I have a couple of ports identified so that technicians can access devices behind the router.
I have the following rules in place…]
/ip firewall filter
add action=accept chain=forward comment=
“Allow Port Forwarding - DSTNAT” connection-nat-state=dstnat
/ip firewall nat
add action=dst-nat chain=dstnat comment=CompanyA dst-port=
xx,yy, zz in-interface-list=WAN protocol=tcp
src-address-list=Technicians to-addresses=192.168.uu.uu
However when I check at GRC.COM for open ports,
it states xx,yy,zz are STEALTH and not open.
I am puzzled, as to why this occurs!
Is the reason they appear stealth is because GRC.com is not on my list of allowed source addresses?
( I thought this was a firewall check after the fact ? )
Okay, so what I did was create another dst-rule to the same address but a random port, and tcp protocol.
I used no additional factors (no source address list protection
Result: FAILED, detected as a closed port!!
Conclusion.
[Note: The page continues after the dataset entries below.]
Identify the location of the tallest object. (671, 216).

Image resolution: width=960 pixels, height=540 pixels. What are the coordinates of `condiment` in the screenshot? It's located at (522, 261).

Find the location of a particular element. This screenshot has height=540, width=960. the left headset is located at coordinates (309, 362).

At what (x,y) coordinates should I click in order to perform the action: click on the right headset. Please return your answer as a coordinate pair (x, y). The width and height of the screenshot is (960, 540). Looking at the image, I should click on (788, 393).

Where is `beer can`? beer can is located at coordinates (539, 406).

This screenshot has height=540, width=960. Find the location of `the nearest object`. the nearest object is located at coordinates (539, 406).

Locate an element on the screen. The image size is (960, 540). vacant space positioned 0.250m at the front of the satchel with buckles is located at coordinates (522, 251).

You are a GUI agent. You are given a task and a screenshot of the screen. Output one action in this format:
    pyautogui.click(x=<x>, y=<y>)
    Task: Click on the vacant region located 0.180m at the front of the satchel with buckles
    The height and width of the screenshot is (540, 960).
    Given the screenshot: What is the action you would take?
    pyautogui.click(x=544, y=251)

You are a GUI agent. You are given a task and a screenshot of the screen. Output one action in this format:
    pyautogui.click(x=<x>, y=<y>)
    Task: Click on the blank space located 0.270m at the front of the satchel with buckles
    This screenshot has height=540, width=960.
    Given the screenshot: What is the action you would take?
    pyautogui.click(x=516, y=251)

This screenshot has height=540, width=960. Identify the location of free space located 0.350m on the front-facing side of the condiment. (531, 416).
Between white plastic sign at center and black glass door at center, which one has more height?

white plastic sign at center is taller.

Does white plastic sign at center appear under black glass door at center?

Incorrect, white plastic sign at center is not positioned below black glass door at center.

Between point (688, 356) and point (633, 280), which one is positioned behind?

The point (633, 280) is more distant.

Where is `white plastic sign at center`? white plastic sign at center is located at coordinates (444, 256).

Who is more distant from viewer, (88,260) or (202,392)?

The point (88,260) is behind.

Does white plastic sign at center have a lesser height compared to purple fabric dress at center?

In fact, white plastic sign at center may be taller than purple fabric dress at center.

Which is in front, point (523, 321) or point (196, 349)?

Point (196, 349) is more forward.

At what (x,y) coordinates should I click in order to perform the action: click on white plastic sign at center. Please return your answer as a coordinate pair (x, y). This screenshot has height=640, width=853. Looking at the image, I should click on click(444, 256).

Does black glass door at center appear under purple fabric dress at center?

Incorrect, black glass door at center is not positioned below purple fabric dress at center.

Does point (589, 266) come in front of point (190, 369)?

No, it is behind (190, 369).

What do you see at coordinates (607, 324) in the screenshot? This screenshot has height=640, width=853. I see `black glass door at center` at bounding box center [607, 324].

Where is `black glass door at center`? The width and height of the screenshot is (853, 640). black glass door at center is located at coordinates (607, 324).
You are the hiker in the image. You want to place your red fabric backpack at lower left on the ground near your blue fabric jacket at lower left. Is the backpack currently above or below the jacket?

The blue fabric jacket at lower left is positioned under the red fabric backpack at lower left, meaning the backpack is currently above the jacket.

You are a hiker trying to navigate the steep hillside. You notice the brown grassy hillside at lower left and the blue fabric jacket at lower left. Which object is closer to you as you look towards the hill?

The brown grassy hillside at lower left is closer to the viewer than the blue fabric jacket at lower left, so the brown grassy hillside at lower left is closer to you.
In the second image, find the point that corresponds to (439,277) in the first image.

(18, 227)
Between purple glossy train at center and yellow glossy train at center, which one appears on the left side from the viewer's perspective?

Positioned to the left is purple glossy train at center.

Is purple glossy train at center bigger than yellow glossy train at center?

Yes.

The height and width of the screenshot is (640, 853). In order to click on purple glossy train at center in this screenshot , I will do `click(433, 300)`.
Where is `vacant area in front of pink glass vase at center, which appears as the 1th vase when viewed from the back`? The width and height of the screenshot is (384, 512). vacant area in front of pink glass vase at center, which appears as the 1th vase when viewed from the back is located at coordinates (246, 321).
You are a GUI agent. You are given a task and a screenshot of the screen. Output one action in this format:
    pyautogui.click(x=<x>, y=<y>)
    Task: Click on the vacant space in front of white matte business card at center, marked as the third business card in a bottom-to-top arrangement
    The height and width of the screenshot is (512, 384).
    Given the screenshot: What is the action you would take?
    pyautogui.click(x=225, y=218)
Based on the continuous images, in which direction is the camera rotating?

MT implementation of using Source Address List to narrow down incoming allowed traffic has a double edged effect.]
A. It obviously prevents any non approved wanIP from gaining access to the server behind the router
B. It magically stops the PORT from visible to SCANS as something that exists.
THis is FU.. ING fantastic!! If Normis didnt have a scratchy beard I might kiss him!